Bus association president: Invest in Rapid Bus lanes | Opinion

By Dan Rodriguez

The New Jersey Bus Association, of which I am president, supports efforts to make our streets and roadways safer and most importantly efficient. We strongly support Rapid Bus lanes as a way to decrease congestion and carbon emissions and to increase efficiencies.

We take pride in providing affordable transportation to millions of New Jerseyans every year. Every year, we bring millions to their jobs and back home as well as to sporting and entertainment events every day.

During the pandemic, we provided first-responders and essential workers transportation to their jobs, thus assuring that the larger public benefited from their services.

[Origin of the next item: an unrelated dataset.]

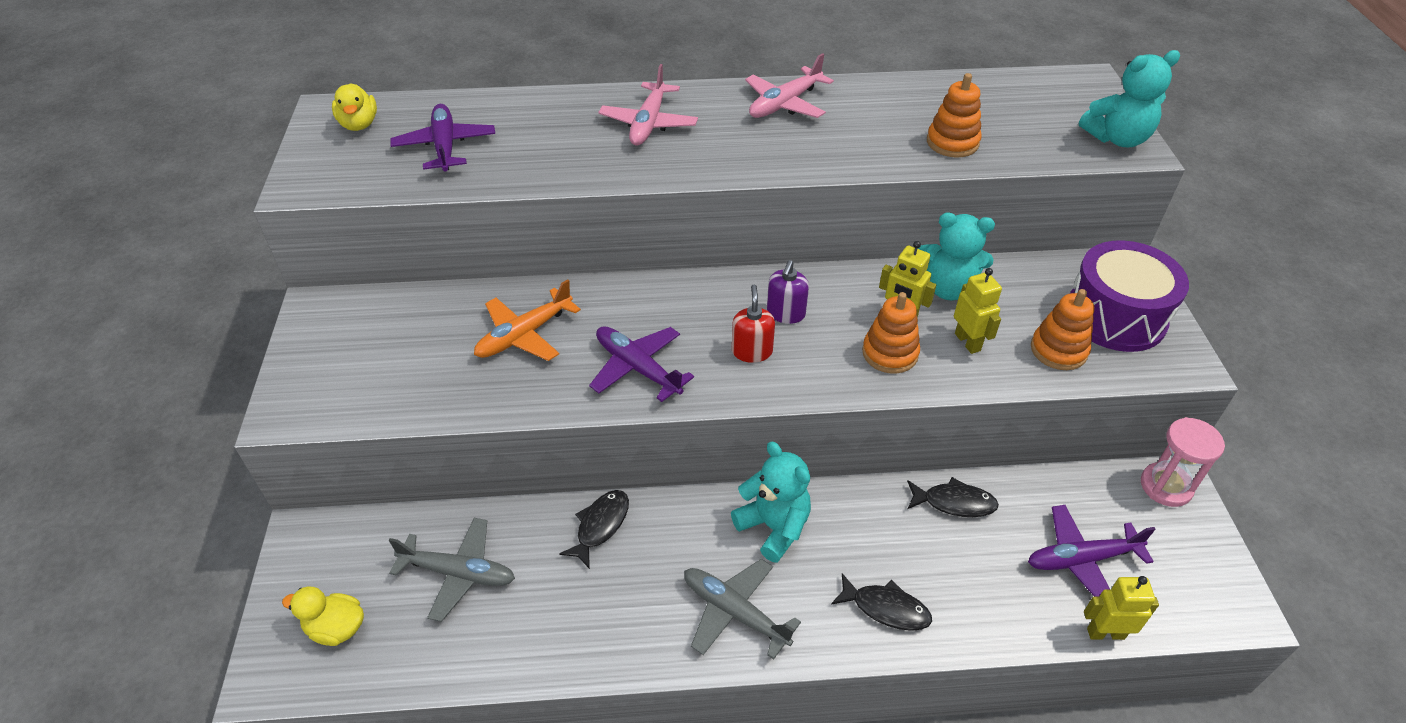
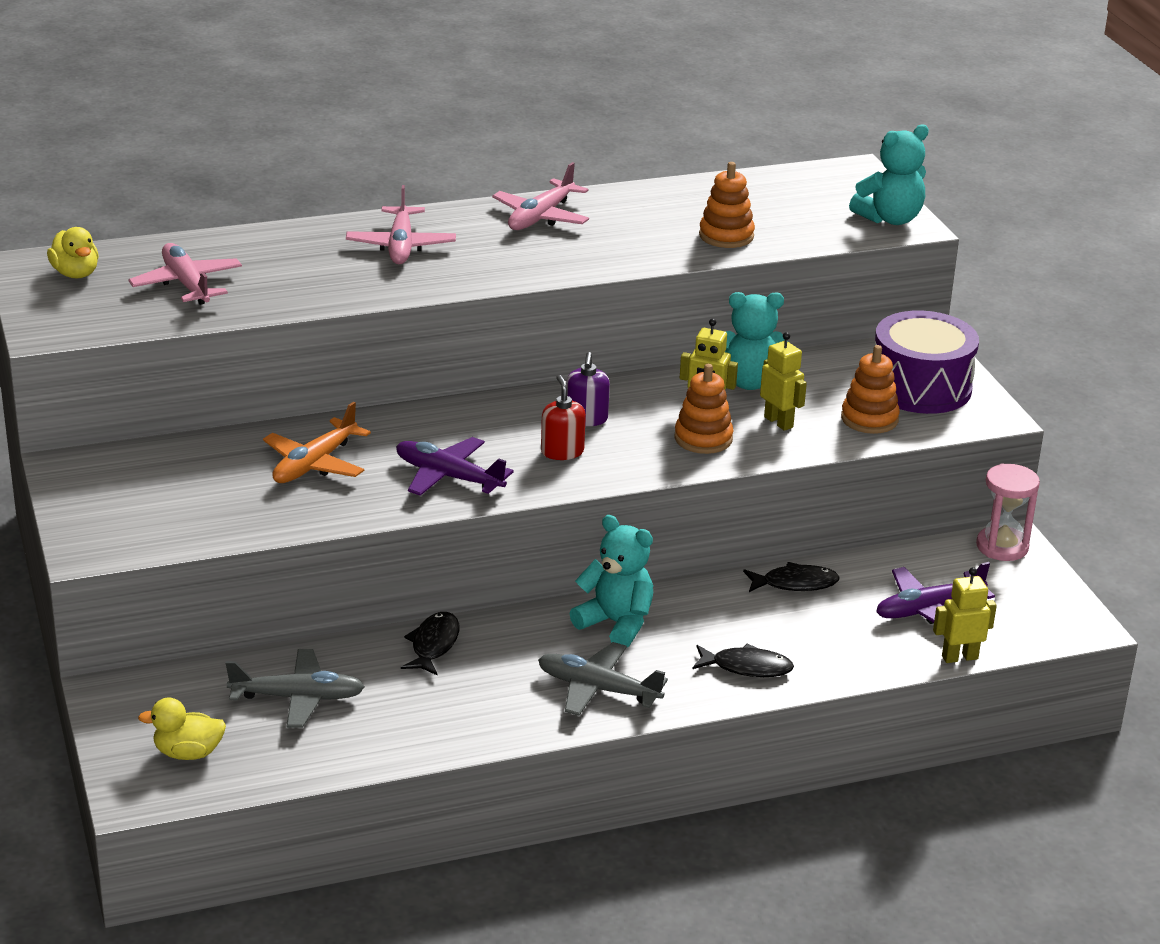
camera: 15 degrees left, 15 degrees down
purple plane [390,104,495,171] -> pink plane [128,243,242,305]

We do all this by taking tens of thousands of cars off the roads that would otherwise create congestion and contribute to higher carbon emissions.

We offer an immediate solution to this problem. Public transportation, of which we are part, reduces CO2 emissions by 37 million metric tons annually, according to the American Public Transportation Association.

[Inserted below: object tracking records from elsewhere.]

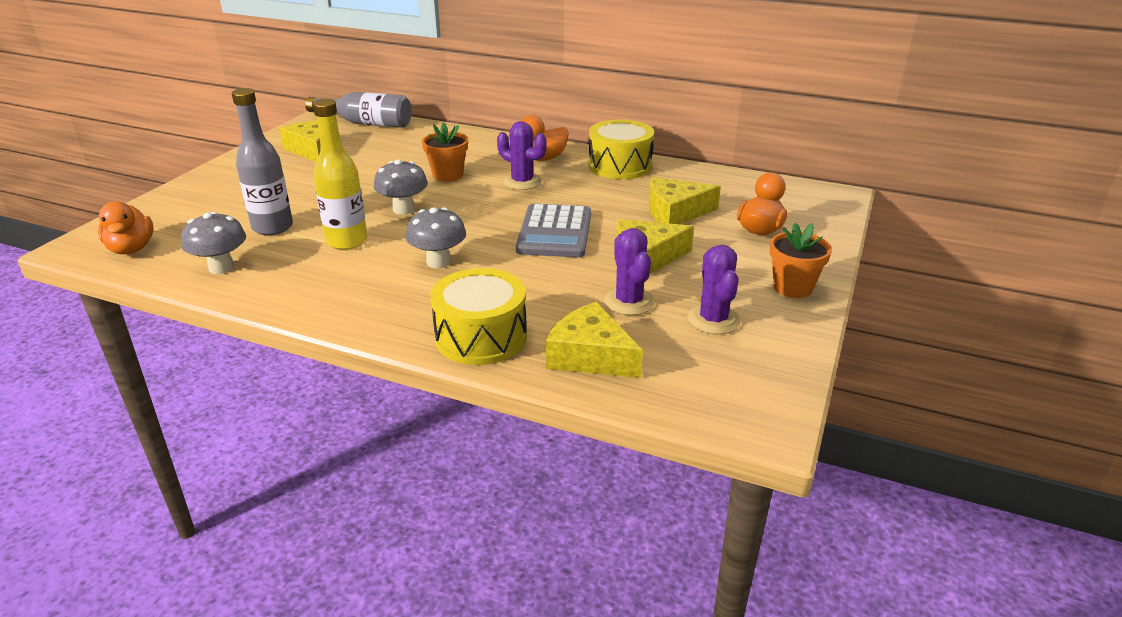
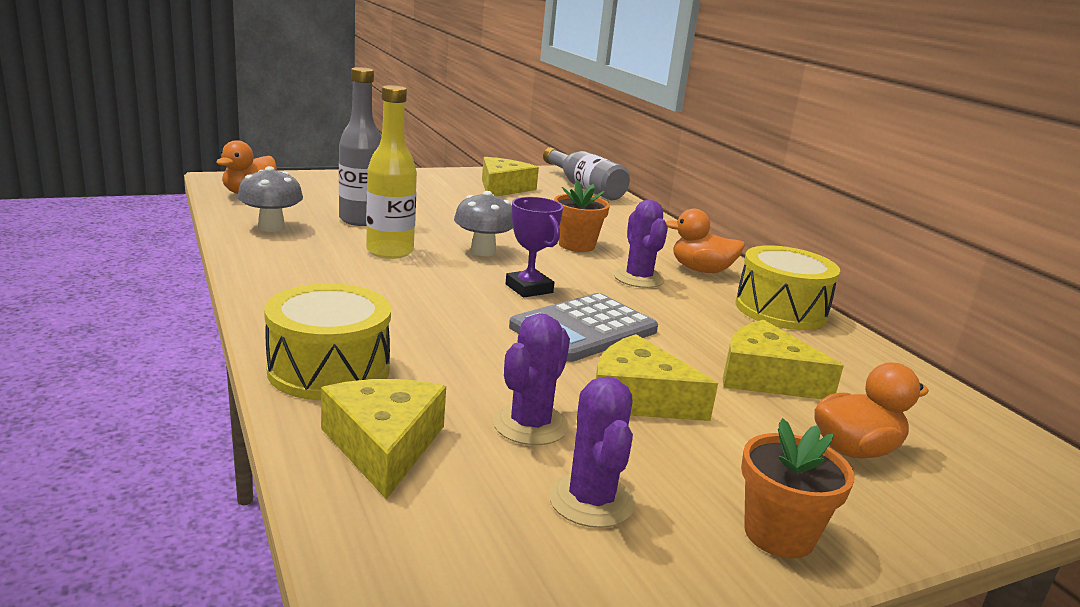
camera: 40 degrees right, 10 degrees down
grey mushroom [406,207,466,268] -> none
purple cactus [687,245,741,334] -> purple cactus turned 45 degrees counterclockwise [549,376,635,528]
none -> purple trophy [505,197,563,297]

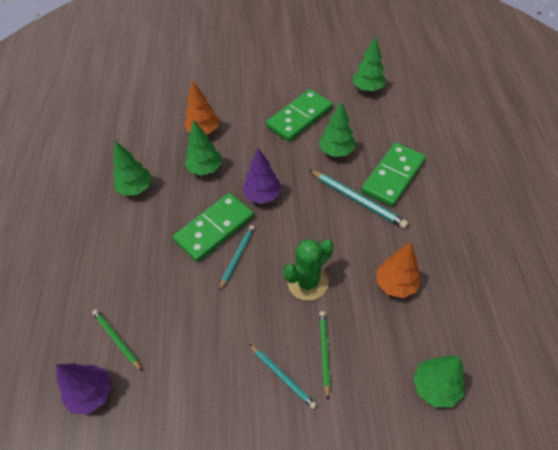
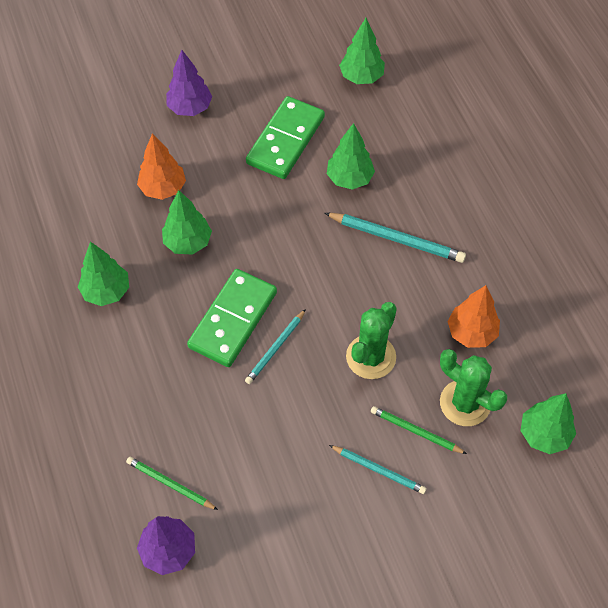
camera: 20 degrees left, 5 degrees up
turquoise pencil [219,225,255,291] -> turquoise pencil turned 150 degrees counterclockwise [245,309,306,384]
purple tree [242,148,281,204] -> purple tree moved to [166,50,212,116]
green pencil [320,311,330,400] -> green pencil turned 45 degrees counterclockwise [371,406,467,454]
green domino [361,143,426,207] -> none
none -> green cactus [440,349,507,426]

To put this in perspective, some 4,800 pounds of CO2 emissions is saved annually by a solo-commuter who switches from taking a private car to a bus. Moreover, commuting takes times and attention for the person driving, while bus riders are able to rest, sleep, work, eat or relax in comfort and safety. Driven by a well-trained driver whose No. 1 priority is the safety of each passenger.

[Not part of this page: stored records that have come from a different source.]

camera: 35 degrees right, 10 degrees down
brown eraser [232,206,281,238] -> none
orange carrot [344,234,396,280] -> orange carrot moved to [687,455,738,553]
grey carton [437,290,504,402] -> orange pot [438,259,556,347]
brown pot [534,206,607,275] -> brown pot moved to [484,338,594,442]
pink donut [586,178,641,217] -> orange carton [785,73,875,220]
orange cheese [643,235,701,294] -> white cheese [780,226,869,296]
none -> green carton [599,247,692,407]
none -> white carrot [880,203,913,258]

Rapid Bus lanes that exist in other parts of the world have been shown to be an effective way to increase mass-transit utilization and lessen the impact on highways and roadways, which in turn saves tax dollars on roadway repairs. Nor do they necessitate expansion; they can be added to existing infrastructure. In Brazil, where World Cup and Olympic events were held, commute times were cut by 50 percent and ridership increased by 2 million on a daily basis.

According to the 2022 Inrix global traffic scorecard, the New Jersey-New York region ranked fifth worst of 25 regions around the world. It found that Jersey drivers wasted the equivalent of three work weeks annually sitting in traffic in 2021 and 2022.

Bus Rapid Transit

RIO DE JANEIRO, BRAZIL: The special lane for the Bus Rapid Transit (BRT) runs through the Transolimpica highway. The Transolimpic Road that connects Recreio dos Bandeirantes and Deodoro, two major Olympic and Paralympic areas on July 4, 2016 in Rio de Janeiro, Brazil. (Photo by Buda Mendes/Getty Images) Getty ImagesGetty Images

Further, Rapid Bus lanes are far more economical and put less of a strain on taxpayers than other transit options such as light rail. We believe greater deliberation should be given to this option as we move to moving millions in the coming years for events such as the World Cup.

We would like to urge that consideration be given to Rapid Bus lanes that will allow bus operators the opportunity to increase efficiencies. Saving millions of driving hours for both passengers and businesses that add to the productivity of and is in itself an economic benefit to New Jersey and the region.

Dan Rodriguez is president of the New Jersey Bus Association and vice president of public affairs for Coach USA.